For years, archaeologists have been puzzled by a 492-foot-long structure near the Sea of Galilee. While some believed it to be the remnants of a wall, new findings indicate that no city was nearby. Instead, an archaeologist says it was a monument built in the shape of a crescent moon between 3050 B.C. and 2650 B.C.
That means the structure predates the Old Testament, the Egyptian pyramids and possibly Stonehenge.
Ido Wachtel, a doctoral student at the Hebrew University of Jerusalem, estimated the age of the monument by dating pottery fragments that were excavated at the site. He believes it was constructed to "mark possession and to assert authority and rights over natural resources by a local rural or pastoral population."

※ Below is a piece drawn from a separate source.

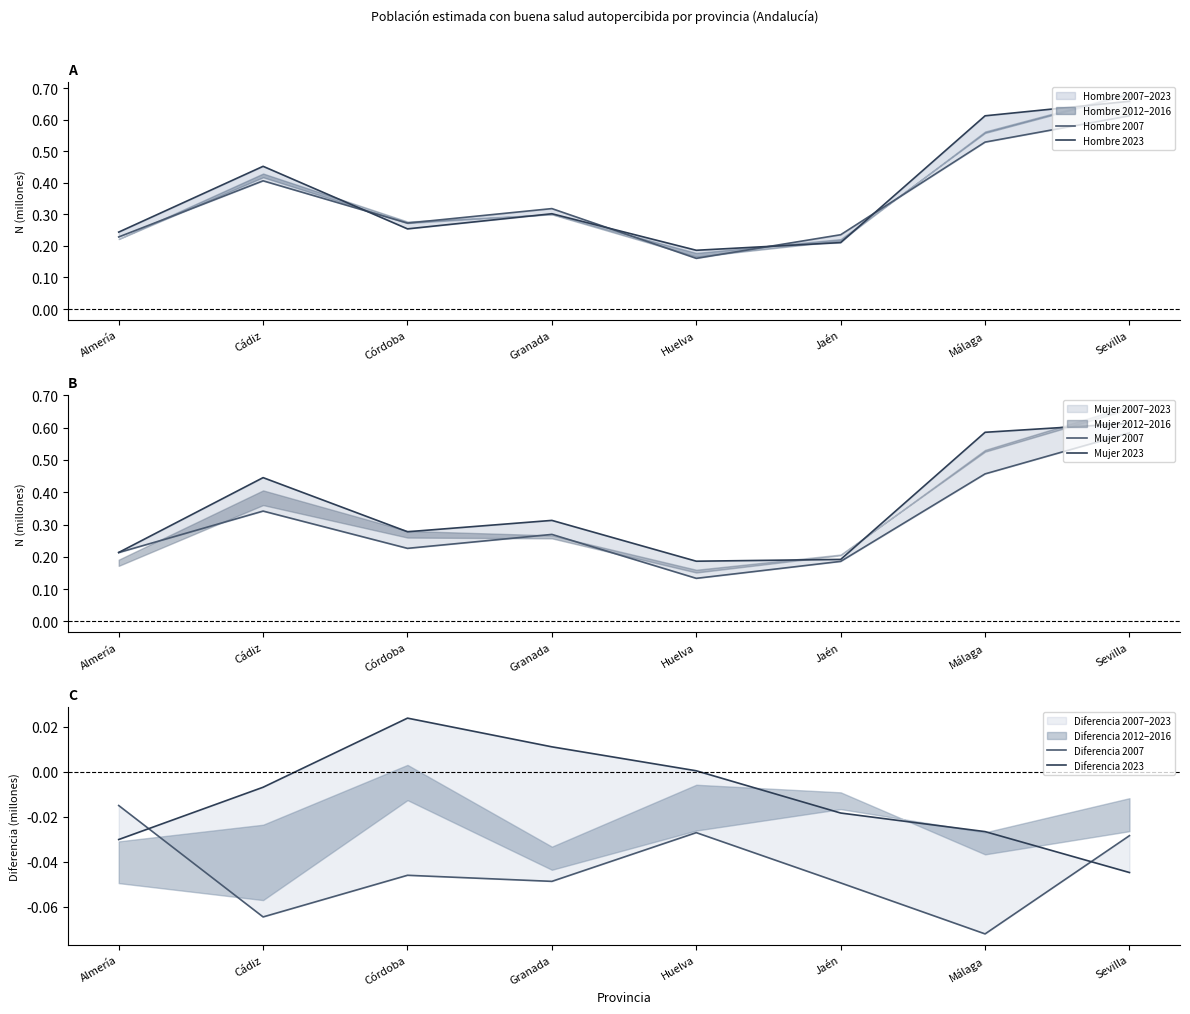

What position from the right is Almería?

8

The shape may have had symbolic importance, since the lunar crescent is a symbol of an ancient Mesopotamian moon god named Sin. Furthermore, an ancient town called Bet Yerah (which translates to "house of the moon god") is located only a day's walk away. While that's too far to have been an effective fortification, it may have helped mark the town's borders.

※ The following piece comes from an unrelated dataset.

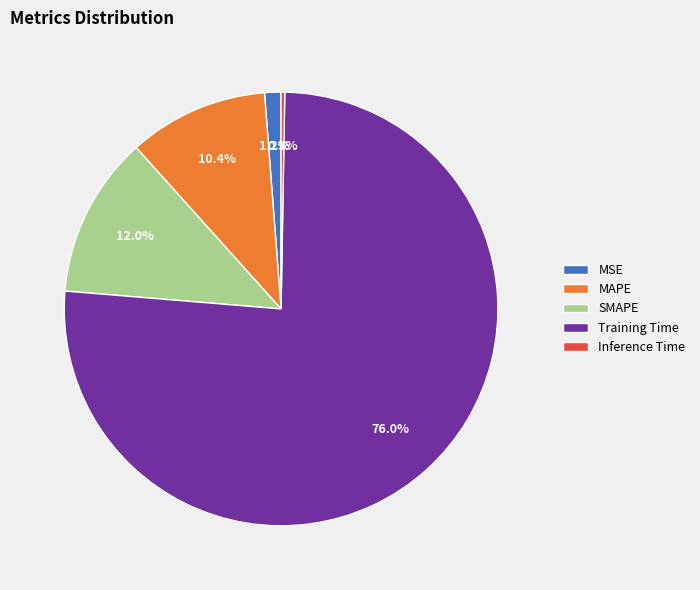

Which category has the biggest portion of the pie?

Training Time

As Live Science further reports:
The structure is about 150 meters (492 feet) long and 20 m (66 feet) wide at its base, and is preserved to a height of 7 m (23 feet), Wachtel's research found.
"The estimation of working days invested in the construction [of] the site is between 35,000 days in the lower estimate [and] 50,000 in the higher," Wachtel said in an email.
If the lower estimate is correct, it means a team of 200 ancient workers would have needed more than five months to construct the monument, a task that would be difficult for people who depended on crops for their livelihood. "We need to remember that people were [obligated] most of the year to agriculture," Wachtel said.
Other large rock structures have been found not far from the crescent-shaped monument. One structure, called Rujum el-Hiri, isin the Golan Heights (an area to the east of the Sea of Galilee) and has four circles with a cairn at its center. The date of this structure is a matter of debate; recent research by Mike Freikman, an archaeologist with the Hebrew University of Jerusalem, suggests it may predate the crescent-shaped structure by several centuries.
Another stone monument, a giant cairn that weighs more than 60,000 tons, was discovered recently beneath the waters of the Sea of Galilee. Its date is unknown, but like the crescent-shaped structure, it is located close to Bet Yerah.
Today, people living in the area call the monument by its Arabic name, Rujum en-Nabi Shua'ayb, and it is sometimes referred to as the "Jethro Cairn," a reference to the Druze prophet Jethro, who plays an important role in local folklore.